Assignment ▸ Where in the data below does the word "Example" appear? Copy every line that has it.
*** Opening Supplied information ***
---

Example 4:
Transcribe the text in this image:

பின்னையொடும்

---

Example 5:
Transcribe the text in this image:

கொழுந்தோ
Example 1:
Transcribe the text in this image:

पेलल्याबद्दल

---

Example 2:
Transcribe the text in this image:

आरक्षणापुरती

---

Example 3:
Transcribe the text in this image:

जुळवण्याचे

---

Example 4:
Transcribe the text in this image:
*** Closing Supplied information ***
Task answer ▸
Example 4:
Example 5:
Example 1:
Example 2:
Example 3:
Example 4:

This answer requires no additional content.